This week Jason takes a look at Saitama No Rappa, a Japanese take on hip hop culture from director Yû Irie.
Japan has mastered the art of blending genres and musical styles, fusing their own unique creations from this melting pot. These have predominantly been guitar based with the world of hip hop going unnoticed. For director Yu Irie this musical genre seemingly is his passion and focus, with Saitama no Rappa (8000 Miles) proving a popular hit in Japan despite its low budget origins. Although his debut feature, Yu Irie had first started in short films before venturing into the soft-core adult genre; experiences that may Rapper help explain an important subplot within 8000 Miles.
Whereas Nobuhiro Yamashita’s Linda Linda Linda (2005) dealt with the penultimate days of high school, 8000 Miles embeds itself into the wasteland that follows for those without direction or purpose after leaving the comfort of the education system. Both films are united in their musical passion, despite the polar opposites of their audio vehicles. 8000 Miles is set in the commuter town of Saitama, this is familiar territory whether it’s Staines, Dunfermline or Greenville; many of us live outside a major city. For the residents of Saitama the bright lights of the big city come in the formidable shape of Tokyo. Saitama is a peaceful town from what we are permitted to see, with only intensive agriculture beyond its outer limits.
The youth of Saitama often give into the pull of the big city. They leave their families upon graduation and seek fame and fortune on the streets of Tokyo. Many never return to their former stamping ground, others return as failures while another segment fall through the cracks of society. To use an American term, these ‘slackers’ seem content to live out their daily routine avoiding work and inhabiting their own fantasy world. In 8000 Miles this group is represented by a handful of young men united in their love of rap music.
Forming their own rap group known as Sho-Gung, their youthful energy is focused into surrounding themselves and digesting this most Western of cultures. Whether it’s adopting a gangster appearance, purchasing the latest records or debating East versus West Coast; their own rap world is almost impenetrable. Initially we’re introduced to the main core of the hip hop community in rappers Tom, Mighty and Ikku. With their own den of operations littered with recording equipment, CD’s and newspaper cuttings, this group shuns the world outside. Ikku, the sizeable Notorious B.I.G. of the trio, scans newspapers for inspiration for his lyrics much to the dismay of his co-MC’s who admit they have little understanding of the world outside.

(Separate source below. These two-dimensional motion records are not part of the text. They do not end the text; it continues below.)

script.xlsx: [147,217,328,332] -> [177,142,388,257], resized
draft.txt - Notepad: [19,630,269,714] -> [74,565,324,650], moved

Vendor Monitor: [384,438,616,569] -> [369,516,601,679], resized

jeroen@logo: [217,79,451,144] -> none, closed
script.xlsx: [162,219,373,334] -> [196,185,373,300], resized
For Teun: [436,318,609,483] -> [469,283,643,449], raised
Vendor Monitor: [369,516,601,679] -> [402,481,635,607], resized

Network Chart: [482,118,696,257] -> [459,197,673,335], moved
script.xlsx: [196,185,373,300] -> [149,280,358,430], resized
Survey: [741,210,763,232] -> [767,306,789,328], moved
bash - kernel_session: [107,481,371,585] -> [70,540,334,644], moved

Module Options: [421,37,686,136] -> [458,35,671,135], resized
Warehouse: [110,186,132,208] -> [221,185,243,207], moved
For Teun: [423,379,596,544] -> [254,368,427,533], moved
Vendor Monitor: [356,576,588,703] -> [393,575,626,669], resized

Slowly we’re invited into the boredom of their real world identities. Ikku is the archetypical slacker, content to doss around with no family pressure or role models outside of his rap heroes. Mighty with his Elvis shades and pimp fashion is more fortunate; his family owns a large farming business yet the arrival of a Chinese worker pushes him further away from his limited work ethic. Tom might well be the intelligent one of the trio but endures a part time role in a nightclub and sweeping the streets where the working girls treat him as a lowlife.

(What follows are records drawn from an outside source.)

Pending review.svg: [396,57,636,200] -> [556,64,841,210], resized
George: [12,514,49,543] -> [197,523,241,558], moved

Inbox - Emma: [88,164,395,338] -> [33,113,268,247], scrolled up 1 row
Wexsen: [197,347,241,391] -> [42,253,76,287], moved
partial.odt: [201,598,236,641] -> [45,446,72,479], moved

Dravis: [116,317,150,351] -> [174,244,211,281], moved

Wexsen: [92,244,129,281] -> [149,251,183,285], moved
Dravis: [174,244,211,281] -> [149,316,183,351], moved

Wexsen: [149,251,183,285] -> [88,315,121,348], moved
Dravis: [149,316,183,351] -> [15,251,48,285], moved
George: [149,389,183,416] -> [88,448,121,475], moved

The united Sho-Gung dream is to release their music and perform live, enlisting the help of a terminally ill hot-shot producer to propel themselves towards these goals. By chance Sho-Gung makes its live debut in a local council office in 8000 Miles’ most hilarious and uncomfortable scene. These officials want to know more about youth culture and bizarrely Sho-Gung is booked to perform in a meeting room with high ranking civil servants. Let down by fringe members of the troupe, our trio of Ikku, Mighty and Tom press on regardless, putting on an energised and comical performance. This vocal display of foreign culture is well received, with the trio enduring rigorous questioning afterwards. During this interrogation you can feel the vaporisation of their rap bubble. The civil servants pick up on their lyrical messages and question their meaning. For Sho-Gung it’s their first and only performance with real life expectations and pressures winning the ultimate battle.
8000 Miles is a wee gem, clocking in at just 80 minutes it perfectly captures the fading of youth and the realisation of what lies ahead. There are subplots that I haven’t touched upon here with the former schoolgirl turned porn actress (played by former adult actress Mihiro) being of particular relevance. Her own tale is a perfect contrast to our hip-hop trio and she shows great courage in forcing herself back towards Tokyo. Ultimately there is little life or excitement in Saitama but your indiscretions will reach your roots especially with the help of DVD.
Director Yu Irie shows great skill and restraint throughout 8000 Miles walking a fine line between humour and real life issues. This is highlighted by the conclusion that keeps us guessing until the very end and where he refuses to given in the masses. Such is the conclusion that you are left demanding more of this unique environment and its characters, which is a rarity in film nowadays. Propelled and financed by the success of 8000 Miles, Yu Irie returned with a sequel wonderfully titled 8000 Miles 2 Girls Rappers. Whether it can replicate the success and appeal of his debut feature remains to be seen.